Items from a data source
• • • •
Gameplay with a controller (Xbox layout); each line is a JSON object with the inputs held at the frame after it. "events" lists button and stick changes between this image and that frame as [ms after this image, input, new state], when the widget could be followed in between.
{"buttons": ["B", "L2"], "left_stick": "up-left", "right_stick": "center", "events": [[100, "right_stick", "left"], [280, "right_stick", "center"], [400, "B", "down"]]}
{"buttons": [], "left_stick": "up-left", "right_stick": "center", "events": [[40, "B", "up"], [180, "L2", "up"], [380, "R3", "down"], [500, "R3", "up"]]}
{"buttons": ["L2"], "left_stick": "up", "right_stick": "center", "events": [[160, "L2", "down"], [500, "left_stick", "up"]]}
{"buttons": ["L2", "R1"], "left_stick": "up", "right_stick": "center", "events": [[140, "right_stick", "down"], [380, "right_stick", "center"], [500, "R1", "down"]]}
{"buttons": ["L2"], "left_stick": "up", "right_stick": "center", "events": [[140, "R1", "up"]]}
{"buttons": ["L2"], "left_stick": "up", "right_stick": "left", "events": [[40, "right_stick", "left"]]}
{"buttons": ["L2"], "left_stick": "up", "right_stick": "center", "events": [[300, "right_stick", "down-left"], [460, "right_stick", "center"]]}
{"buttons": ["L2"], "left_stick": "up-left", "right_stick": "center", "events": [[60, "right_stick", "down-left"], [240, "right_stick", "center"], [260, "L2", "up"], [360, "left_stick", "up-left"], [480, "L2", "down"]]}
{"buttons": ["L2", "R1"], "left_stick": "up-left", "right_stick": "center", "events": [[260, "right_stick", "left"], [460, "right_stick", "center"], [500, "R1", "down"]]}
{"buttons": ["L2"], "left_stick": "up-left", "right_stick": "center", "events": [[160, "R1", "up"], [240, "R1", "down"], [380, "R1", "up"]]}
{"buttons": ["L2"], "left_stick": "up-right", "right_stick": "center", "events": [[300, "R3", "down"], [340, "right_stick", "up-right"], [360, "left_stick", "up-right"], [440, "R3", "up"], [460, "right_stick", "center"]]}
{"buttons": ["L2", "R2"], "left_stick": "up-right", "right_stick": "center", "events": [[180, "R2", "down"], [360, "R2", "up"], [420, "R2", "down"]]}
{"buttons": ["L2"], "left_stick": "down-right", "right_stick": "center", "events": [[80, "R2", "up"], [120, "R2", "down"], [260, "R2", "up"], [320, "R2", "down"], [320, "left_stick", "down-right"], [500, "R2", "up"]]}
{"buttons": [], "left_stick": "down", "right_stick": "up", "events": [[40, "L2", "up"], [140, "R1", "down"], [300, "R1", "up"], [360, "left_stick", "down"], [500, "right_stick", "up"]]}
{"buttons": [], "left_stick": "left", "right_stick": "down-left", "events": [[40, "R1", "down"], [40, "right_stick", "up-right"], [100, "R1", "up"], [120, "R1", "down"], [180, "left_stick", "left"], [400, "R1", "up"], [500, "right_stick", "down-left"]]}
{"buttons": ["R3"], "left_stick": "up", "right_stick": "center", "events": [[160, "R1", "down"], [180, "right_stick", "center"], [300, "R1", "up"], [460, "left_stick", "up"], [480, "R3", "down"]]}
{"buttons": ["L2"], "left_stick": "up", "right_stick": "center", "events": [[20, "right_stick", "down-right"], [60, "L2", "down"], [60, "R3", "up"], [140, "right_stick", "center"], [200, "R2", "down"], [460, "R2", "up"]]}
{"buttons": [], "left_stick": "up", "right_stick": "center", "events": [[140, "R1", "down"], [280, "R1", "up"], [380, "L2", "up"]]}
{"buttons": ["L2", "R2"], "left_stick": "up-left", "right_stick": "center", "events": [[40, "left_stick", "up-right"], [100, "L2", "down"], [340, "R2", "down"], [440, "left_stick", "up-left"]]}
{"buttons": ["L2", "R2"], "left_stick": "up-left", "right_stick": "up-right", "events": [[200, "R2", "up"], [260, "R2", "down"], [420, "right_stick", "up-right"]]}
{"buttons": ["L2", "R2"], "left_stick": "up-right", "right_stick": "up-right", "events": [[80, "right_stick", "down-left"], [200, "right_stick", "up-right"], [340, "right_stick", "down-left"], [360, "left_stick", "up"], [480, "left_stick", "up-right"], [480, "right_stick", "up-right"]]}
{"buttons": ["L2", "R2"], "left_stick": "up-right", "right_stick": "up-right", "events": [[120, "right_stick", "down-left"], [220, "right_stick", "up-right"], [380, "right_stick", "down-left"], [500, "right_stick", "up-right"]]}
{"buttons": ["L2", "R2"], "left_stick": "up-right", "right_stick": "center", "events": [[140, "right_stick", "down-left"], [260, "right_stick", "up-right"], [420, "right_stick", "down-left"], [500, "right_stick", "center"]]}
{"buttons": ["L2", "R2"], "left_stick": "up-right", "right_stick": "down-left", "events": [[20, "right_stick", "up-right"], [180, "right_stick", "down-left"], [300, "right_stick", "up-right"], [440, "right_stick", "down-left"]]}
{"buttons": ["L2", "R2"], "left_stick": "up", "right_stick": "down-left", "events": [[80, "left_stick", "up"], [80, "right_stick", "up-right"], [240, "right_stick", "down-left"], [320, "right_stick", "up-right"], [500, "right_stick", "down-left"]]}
• • • •
[Exercise aim]
In your answer, print every entry exactly as it appears.

[Final answer]
Gameplay with a controller (Xbox layout); each line is a JSON object with the inputs held at the frame after it. "events" lists button and stick changes between this image and that frame as [ms after this image, input, new state], when the widget could be followed in between.
{"buttons": ["B", "L2"], "left_stick": "up-left", "right_stick": "center", "events": [[100, "right_stick", "left"], [280, "right_stick", "center"], [400, "B", "down"]]}
{"buttons": [], "left_stick": "up-left", "right_stick": "center", "events": [[40, "B", "up"], [180, "L2", "up"], [380, "R3", "down"], [500, "R3", "up"]]}
{"buttons": ["L2"], "left_stick": "up", "right_stick": "center", "events": [[160, "L2", "down"], [500, "left_stick", "up"]]}
{"buttons": ["L2", "R1"], "left_stick": "up", "right_stick": "center", "events": [[140, "right_stick", "down"], [380, "right_stick", "center"], [500, "R1", "down"]]}
{"buttons": ["L2"], "left_stick": "up", "right_stick": "center", "events": [[140, "R1", "up"]]}
{"buttons": ["L2"], "left_stick": "up", "right_stick": "left", "events": [[40, "right_stick", "left"]]}
{"buttons": ["L2"], "left_stick": "up", "right_stick": "center", "events": [[300, "right_stick", "down-left"], [460, "right_stick", "center"]]}
{"buttons": ["L2"], "left_stick": "up-left", "right_stick": "center", "events": [[60, "right_stick", "down-left"], [240, "right_stick", "center"], [260, "L2", "up"], [360, "left_stick", "up-left"], [480, "L2", "down"]]}
{"buttons": ["L2", "R1"], "left_stick": "up-left", "right_stick": "center", "events": [[260, "right_stick", "left"], [460, "right_stick", "center"], [500, "R1", "down"]]}
{"buttons": ["L2"], "left_stick": "up-left", "right_stick": "center", "events": [[160, "R1", "up"], [240, "R1", "down"], [380, "R1", "up"]]}
{"buttons": ["L2"], "left_stick": "up-right", "right_stick": "center", "events": [[300, "R3", "down"], [340, "right_stick", "up-right"], [360, "left_stick", "up-right"], [440, "R3", "up"], [460, "right_stick", "center"]]}
{"buttons": ["L2", "R2"], "left_stick": "up-right", "right_stick": "center", "events": [[180, "R2", "down"], [360, "R2", "up"], [420, "R2", "down"]]}
{"buttons": ["L2"], "left_stick": "down-right", "right_stick": "center", "events": [[80, "R2", "up"], [120, "R2", "down"], [260, "R2", "up"], [320, "R2", "down"], [320, "left_stick", "down-right"], [500, "R2", "up"]]}
{"buttons": [], "left_stick": "down", "right_stick": "up", "events": [[40, "L2", "up"], [140, "R1", "down"], [300, "R1", "up"], [360, "left_stick", "down"], [500, "right_stick", "up"]]}
{"buttons": [], "left_stick": "left", "right_stick": "down-left", "events": [[40, "R1", "down"], [40, "right_stick", "up-right"], [100, "R1", "up"], [120, "R1", "down"], [180, "left_stick", "left"], [400, "R1", "up"], [500, "right_stick", "down-left"]]}
{"buttons": ["R3"], "left_stick": "up", "right_stick": "center", "events": [[160, "R1", "down"], [180, "right_stick", "center"], [300, "R1", "up"], [460, "left_stick", "up"], [480, "R3", "down"]]}
{"buttons": ["L2"], "left_stick": "up", "right_stick": "center", "events": [[20, "right_stick", "down-right"], [60, "L2", "down"], [60, "R3", "up"], [140, "right_stick", "center"], [200, "R2", "down"], [460, "R2", "up"]]}
{"buttons": [], "left_stick": "up", "right_stick": "center", "events": [[140, "R1", "down"], [280, "R1", "up"], [380, "L2", "up"]]}
{"buttons": ["L2", "R2"], "left_stick": "up-left", "right_stick": "center", "events": [[40, "left_stick", "up-right"], [100, "L2", "down"], [340, "R2", "down"], [440, "left_stick", "up-left"]]}
{"buttons": ["L2", "R2"], "left_stick": "up-left", "right_stick": "up-right", "events": [[200, "R2", "up"], [260, "R2", "down"], [420, "right_stick", "up-right"]]}
{"buttons": ["L2", "R2"], "left_stick": "up-right", "right_stick": "up-right", "events": [[80, "right_stick", "down-left"], [200, "right_stick", "up-right"], [340, "right_stick", "down-left"], [360, "left_stick", "up"], [480, "left_stick", "up-right"], [480, "right_stick", "up-right"]]}
{"buttons": ["L2", "R2"], "left_stick": "up-right", "right_stick": "up-right", "events": [[120, "right_stick", "down-left"], [220, "right_stick", "up-right"], [380, "right_stick", "down-left"], [500, "right_stick", "up-right"]]}
{"buttons": ["L2", "R2"], "left_stick": "up-right", "right_stick": "center", "events": [[140, "right_stick", "down-left"], [260, "right_stick", "up-right"], [420, "right_stick", "down-left"], [500, "right_stick", "center"]]}
{"buttons": ["L2", "R2"], "left_stick": "up-right", "right_stick": "down-left", "events": [[20, "right_stick", "up-right"], [180, "right_stick", "down-left"], [300, "right_stick", "up-right"], [440, "right_stick", "down-left"]]}
{"buttons": ["L2", "R2"], "left_stick": "up", "right_stick": "down-left", "events": [[80, "left_stick", "up"], [80, "right_stick", "up-right"], [240, "right_stick", "down-left"], [320, "right_stick", "up-right"], [500, "right_stick", "down-left"]]}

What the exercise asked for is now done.